Idem, where bribes offered or accepted
81. Every person who
(a) promises, offers or gives any bribe to any officer or any person acting in any office or employment connected with the collection, management or disbursement of public money, with intent
(i) to influence the decision or action of that officer or person on any question or matter that is then pending, or may, by law, be brought before him in his official capacity, or
(ii) to influence that officer or person to commit, or aid or abet in committing any fraud on the revenue, or to connive at, collude in, or allow or permit any opportunity for the commission of any such fraud, or
(b) accepts or receives any such bribe, is guilty of an indictable offence and liable on conviction to a fine not exceeding three times the amount so offered or accepted and to imprisonment for any term not exceeding five years.
It is interesting to note that the concept of “opportunity” for the commission of fraud appears not only in s. 80(1)(b) but also in s. 81(a)(ii).
However, the Court ultimately found that the defendant did not gain financially from the arrangement. In dismissing the charges, the Court also decided that the Crown failed to prove that the government suffered financial harm due to the bid-rigging and therefore failed to prove the elements necessary to find the defendant guilty of an offence under the Financial Administration Act:
There is no evidence that the government actually suffered any deprivation as a result of ADRM being invited to bid on TBIPS 086 and ultimately winning it or as a result of Microtime’s consultants being bid through ADRM. Four other pre-qualified vendors were invited to bid and chose not to. Microtime did not try to bid on TBIPS 086 because its rates under TBIPS Tier 1 were too low to make a bid feasible. Mr. Shum was not obliged to choose Microtime to bid on a TBIPS tender, and Microtime was under no obligation to seek permission to submit a bid. The rates ADRM proposed in its bid were no higher than the ceiling rates that had already been pre-approved by the government. The other pre-qualified vendors invited to bid, and in fact other pre-qualified vendors interested in bidding, could have submitted a bid that, depending on their pre-approved rates, might have been higher or lower than that of ADRM. The TBIPS procurement system itself ensured that the rates paid out under TBIPS 086 were pre-approved, competitive, and reasonable. Thus, it cannot be argued that, as a result of the Teaming Agreement between Microtime and ADRM, and Mr. Shum’s decision to invite ADRM to bid on TBIPS 086, the government paid more than it should have.

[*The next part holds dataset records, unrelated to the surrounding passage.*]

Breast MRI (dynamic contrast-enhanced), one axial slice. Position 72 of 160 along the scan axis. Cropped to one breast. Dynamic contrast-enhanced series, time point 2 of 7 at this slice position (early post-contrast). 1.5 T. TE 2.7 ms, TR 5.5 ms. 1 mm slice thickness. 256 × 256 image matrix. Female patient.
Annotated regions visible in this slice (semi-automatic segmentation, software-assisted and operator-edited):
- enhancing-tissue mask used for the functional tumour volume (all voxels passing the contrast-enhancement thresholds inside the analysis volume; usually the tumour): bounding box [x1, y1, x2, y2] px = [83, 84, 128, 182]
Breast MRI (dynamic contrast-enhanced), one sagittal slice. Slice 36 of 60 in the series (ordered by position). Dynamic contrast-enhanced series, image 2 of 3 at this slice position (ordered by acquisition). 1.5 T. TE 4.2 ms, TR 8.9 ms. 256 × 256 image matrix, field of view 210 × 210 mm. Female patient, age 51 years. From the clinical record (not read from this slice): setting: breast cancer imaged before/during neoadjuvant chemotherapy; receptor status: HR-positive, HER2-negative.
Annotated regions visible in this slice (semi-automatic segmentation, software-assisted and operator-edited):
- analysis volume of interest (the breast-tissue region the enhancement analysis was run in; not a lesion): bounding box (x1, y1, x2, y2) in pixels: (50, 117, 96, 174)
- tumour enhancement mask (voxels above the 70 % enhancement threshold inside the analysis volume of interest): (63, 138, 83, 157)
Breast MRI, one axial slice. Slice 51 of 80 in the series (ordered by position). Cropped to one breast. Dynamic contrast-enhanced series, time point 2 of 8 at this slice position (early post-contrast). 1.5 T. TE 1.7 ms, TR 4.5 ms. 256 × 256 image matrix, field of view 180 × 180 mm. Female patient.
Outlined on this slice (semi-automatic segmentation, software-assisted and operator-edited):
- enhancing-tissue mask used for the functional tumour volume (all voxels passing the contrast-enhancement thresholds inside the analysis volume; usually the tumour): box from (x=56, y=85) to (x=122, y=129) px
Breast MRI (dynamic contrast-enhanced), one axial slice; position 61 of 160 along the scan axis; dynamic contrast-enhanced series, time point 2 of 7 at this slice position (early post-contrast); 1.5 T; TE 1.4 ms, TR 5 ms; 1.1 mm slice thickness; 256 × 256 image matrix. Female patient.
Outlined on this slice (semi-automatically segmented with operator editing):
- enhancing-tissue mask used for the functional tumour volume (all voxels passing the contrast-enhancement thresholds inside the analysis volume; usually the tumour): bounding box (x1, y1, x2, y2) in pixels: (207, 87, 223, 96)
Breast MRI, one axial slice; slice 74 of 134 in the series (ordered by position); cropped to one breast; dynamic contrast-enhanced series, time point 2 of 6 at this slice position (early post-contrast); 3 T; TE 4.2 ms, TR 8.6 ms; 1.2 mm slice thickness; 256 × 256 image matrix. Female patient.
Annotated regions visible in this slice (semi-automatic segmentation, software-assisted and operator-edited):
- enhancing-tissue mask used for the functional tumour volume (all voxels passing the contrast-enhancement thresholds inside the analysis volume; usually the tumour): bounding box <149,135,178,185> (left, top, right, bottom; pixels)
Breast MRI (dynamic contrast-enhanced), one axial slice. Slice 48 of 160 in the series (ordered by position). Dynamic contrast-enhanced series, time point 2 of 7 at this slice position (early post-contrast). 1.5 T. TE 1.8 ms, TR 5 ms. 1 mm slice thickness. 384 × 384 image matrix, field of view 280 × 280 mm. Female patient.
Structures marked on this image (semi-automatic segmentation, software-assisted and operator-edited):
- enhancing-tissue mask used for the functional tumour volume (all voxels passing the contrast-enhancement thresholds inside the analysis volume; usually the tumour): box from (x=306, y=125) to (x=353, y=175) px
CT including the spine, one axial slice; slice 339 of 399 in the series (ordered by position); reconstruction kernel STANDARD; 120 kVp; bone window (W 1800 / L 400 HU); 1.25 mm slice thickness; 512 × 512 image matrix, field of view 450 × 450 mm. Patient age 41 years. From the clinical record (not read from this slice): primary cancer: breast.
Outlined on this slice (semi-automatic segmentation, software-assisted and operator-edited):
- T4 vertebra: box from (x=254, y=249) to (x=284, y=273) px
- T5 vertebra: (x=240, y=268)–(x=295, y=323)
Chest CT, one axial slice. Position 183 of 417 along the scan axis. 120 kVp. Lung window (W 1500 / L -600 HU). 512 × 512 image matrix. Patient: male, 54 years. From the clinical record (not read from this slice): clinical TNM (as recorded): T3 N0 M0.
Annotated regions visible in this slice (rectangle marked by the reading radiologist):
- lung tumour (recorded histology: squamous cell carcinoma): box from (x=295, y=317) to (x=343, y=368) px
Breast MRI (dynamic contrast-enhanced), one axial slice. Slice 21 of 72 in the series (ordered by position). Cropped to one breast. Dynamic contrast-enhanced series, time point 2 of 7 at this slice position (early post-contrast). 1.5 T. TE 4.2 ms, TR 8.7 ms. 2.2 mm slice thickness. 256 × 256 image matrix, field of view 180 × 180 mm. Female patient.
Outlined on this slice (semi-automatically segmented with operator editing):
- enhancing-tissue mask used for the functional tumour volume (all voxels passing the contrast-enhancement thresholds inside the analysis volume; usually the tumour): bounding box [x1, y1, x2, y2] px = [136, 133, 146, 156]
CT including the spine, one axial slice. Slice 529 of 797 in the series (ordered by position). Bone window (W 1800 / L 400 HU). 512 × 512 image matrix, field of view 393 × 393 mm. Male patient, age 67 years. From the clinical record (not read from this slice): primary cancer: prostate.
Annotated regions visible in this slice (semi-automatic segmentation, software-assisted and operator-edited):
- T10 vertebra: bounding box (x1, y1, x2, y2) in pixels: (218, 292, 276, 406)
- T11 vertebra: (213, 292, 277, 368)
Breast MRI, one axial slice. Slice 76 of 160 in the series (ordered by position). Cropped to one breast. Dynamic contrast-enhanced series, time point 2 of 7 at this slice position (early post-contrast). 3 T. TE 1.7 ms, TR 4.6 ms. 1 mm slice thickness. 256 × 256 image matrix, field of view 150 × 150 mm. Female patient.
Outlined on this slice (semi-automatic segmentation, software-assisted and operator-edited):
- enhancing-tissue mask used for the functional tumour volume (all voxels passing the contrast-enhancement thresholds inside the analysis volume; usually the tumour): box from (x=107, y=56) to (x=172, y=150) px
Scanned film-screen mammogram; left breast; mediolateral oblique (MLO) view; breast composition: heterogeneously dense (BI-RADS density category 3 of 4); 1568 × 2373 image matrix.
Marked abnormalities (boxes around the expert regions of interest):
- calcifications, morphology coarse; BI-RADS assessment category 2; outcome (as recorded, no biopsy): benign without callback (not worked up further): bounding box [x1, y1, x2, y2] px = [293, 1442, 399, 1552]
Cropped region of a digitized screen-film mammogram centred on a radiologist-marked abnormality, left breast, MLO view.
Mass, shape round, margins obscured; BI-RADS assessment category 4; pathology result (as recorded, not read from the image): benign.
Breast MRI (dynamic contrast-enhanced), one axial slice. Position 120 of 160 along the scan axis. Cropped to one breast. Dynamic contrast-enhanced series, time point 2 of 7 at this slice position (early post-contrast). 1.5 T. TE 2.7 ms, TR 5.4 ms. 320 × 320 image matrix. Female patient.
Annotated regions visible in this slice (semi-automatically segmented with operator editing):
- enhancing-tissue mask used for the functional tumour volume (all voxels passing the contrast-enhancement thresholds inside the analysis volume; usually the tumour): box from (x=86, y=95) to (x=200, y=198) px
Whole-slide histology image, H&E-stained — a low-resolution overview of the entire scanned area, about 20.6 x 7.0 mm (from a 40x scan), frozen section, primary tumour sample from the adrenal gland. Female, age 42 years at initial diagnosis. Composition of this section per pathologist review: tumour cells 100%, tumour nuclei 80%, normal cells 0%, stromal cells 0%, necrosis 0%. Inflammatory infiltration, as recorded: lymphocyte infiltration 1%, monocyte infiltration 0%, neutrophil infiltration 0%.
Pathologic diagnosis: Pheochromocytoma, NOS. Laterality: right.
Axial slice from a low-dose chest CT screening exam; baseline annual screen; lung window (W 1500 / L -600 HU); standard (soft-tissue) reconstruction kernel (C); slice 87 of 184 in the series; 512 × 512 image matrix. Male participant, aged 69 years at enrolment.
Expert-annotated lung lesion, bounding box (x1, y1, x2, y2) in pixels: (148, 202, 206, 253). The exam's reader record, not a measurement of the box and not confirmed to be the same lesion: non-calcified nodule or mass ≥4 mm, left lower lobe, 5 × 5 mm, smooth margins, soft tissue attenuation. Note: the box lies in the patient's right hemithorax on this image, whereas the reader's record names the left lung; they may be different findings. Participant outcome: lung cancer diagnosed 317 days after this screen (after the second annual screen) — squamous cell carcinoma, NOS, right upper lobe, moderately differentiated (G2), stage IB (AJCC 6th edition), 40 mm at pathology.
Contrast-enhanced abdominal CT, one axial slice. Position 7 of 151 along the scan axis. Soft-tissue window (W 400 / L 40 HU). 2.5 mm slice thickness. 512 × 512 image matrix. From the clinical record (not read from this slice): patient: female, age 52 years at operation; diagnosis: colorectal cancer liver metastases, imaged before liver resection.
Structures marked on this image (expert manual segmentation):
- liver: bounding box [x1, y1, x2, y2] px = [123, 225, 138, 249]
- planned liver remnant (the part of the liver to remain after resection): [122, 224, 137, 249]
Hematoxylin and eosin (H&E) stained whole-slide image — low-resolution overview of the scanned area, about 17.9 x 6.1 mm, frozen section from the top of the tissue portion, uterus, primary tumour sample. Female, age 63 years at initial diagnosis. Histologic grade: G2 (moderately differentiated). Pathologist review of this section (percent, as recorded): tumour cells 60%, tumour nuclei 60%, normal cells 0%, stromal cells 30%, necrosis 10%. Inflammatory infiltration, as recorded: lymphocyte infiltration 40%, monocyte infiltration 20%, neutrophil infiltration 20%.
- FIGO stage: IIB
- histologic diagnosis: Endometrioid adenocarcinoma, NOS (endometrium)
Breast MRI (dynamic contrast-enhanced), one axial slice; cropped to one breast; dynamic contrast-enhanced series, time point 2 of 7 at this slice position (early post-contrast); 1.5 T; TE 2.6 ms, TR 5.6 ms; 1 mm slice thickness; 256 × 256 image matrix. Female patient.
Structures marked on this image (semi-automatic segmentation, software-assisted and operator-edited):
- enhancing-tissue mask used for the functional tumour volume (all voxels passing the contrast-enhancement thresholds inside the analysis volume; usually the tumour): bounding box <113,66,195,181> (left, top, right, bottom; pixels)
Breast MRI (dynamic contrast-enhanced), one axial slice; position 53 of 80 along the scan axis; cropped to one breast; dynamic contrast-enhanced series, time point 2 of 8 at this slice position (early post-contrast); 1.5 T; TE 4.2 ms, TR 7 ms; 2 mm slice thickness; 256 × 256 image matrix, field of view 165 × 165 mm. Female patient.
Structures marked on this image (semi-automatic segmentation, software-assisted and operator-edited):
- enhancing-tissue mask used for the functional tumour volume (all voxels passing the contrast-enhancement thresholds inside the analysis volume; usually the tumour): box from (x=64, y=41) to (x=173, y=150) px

Not only did the Crown fail to prove actual deprivation, but also, based on the evidence just reviewed, it failed to prove that there was a risk of deprivation. The government got what it bargained for. The evidence did not support a finding that through any dishonest actions of Microtime, Ms. Graham, Mr. Forgie, or Mr. Cassandra, the government was put at risk of being deprived of public money.
While the three other individuals who were party to the bid-rigging scheme were successfully prosecuted, the case against the defendant was ultimately dismissed for lack of financial harm to the government. As this case study illustrates, while unfairly manipulating a bidding process can attract civil claims by losing bidders, that conduct can also give rise to criminal charges against those individuals who are involved in rigging bidding processes. Purchasing institutions should therefore establish clear policies, practices, and training programs to guard against these civil and criminal risks.